## Description of the task
The listing below is to be given again in full and word for word, without its images.

## Records shown

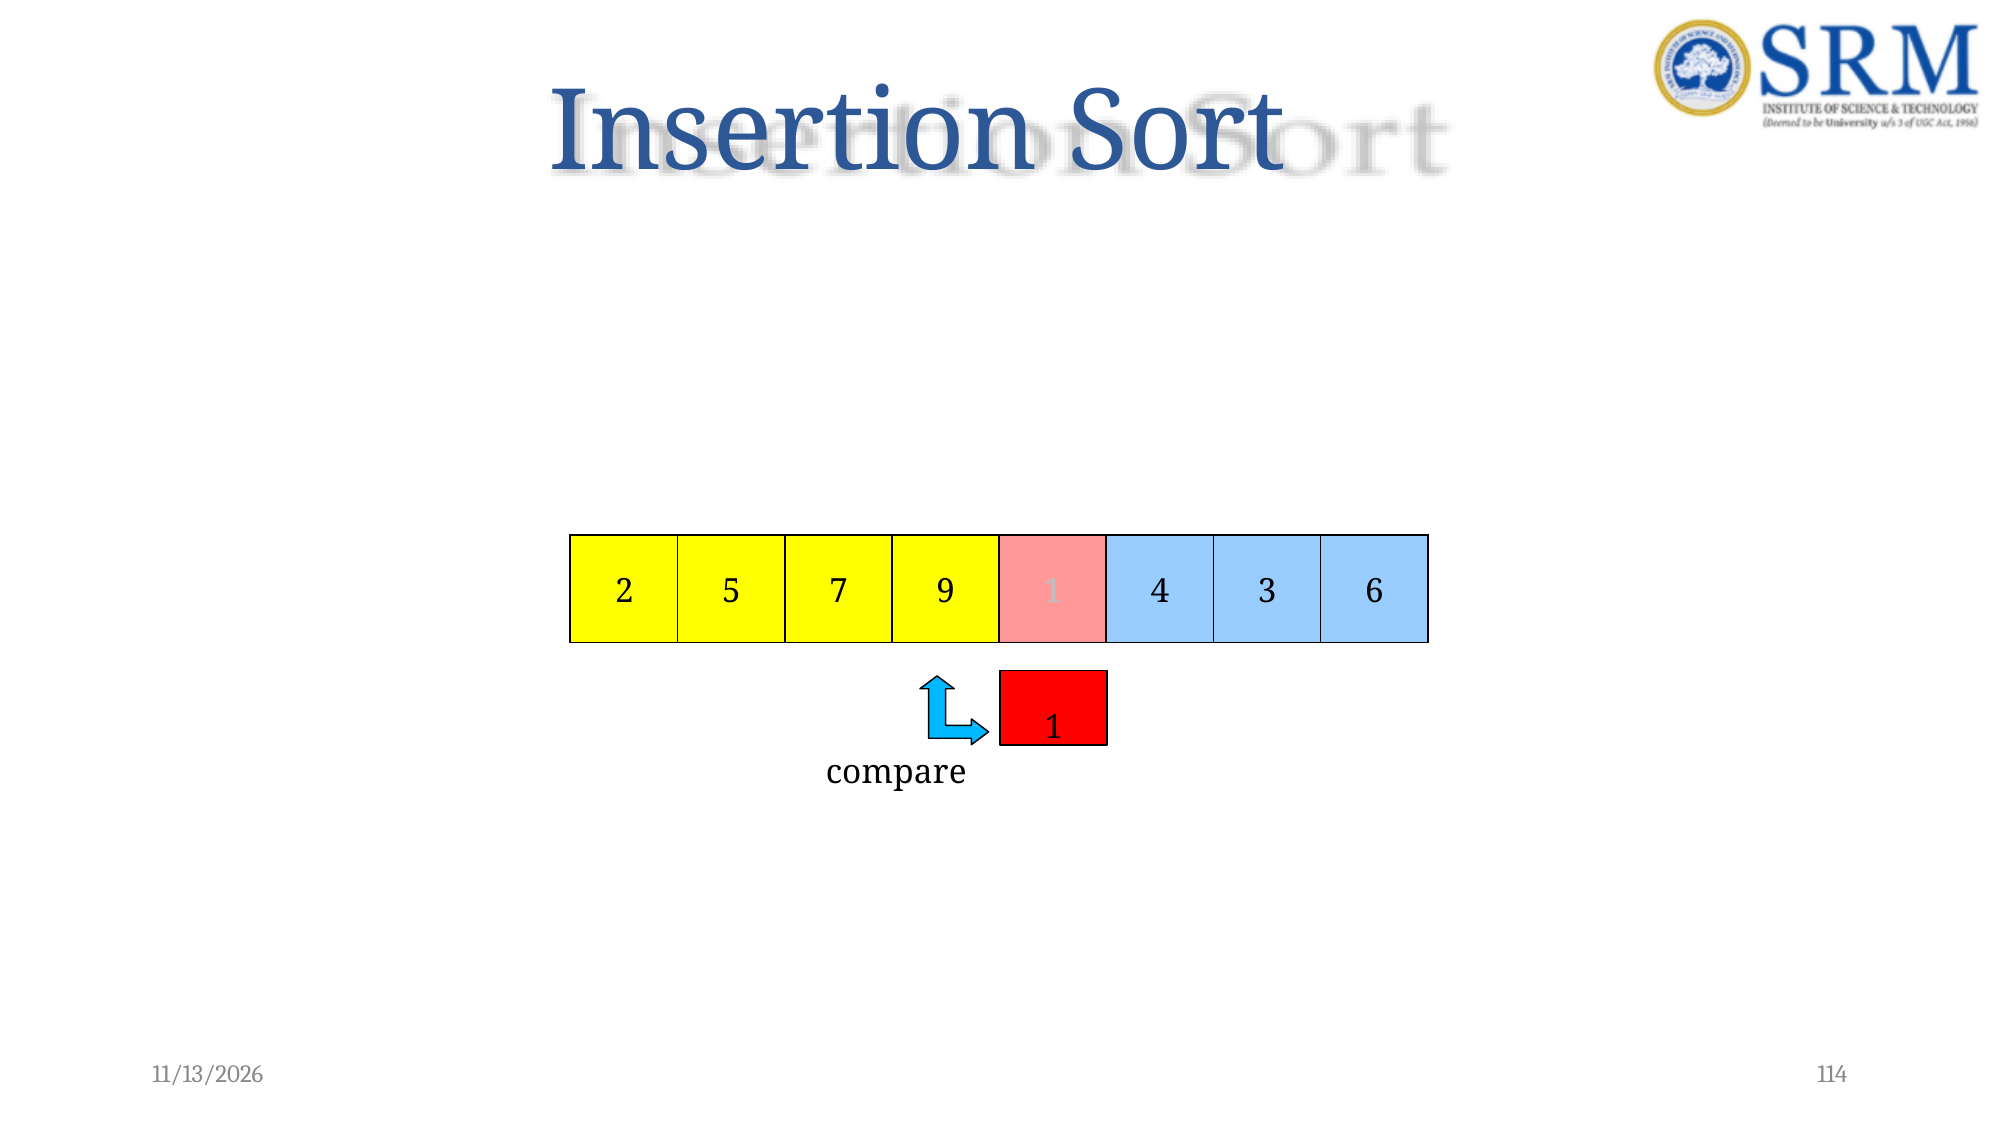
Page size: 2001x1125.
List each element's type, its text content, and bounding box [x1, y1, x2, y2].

table_header 2 [571, 536, 677, 642]
picture [1651, 0, 2000, 151]
table_header 5 [678, 536, 784, 642]
table_header 7 [786, 536, 891, 642]
title Insertion Sort [546, 28, 1453, 219]
table_header 3 [1214, 536, 1320, 642]
table_header 9 [893, 536, 998, 642]
table_header 1 [1000, 536, 1105, 642]
text_box [447, 26, 1552, 280]
table_header 6 [1321, 536, 1427, 642]
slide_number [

## Completed exercise
Page size: 2001x1125.
List each element's type, its text content, and bounding box [x1, y1, x2, y2].

table_header 2 [571, 536, 677, 642]
picture [1651, 0, 2000, 151]
table_header 5 [678, 536, 784, 642]
table_header 7 [786, 536, 891, 642]
title Insertion Sort [546, 28, 1453, 219]
table_header 3 [1214, 536, 1320, 642]
table_header 9 [893, 536, 998, 642]
table_header 1 [1000, 536, 1105, 642]
text_box [447, 26, 1552, 280]
table_header 6 [1321, 536, 1427, 642]
slide_number [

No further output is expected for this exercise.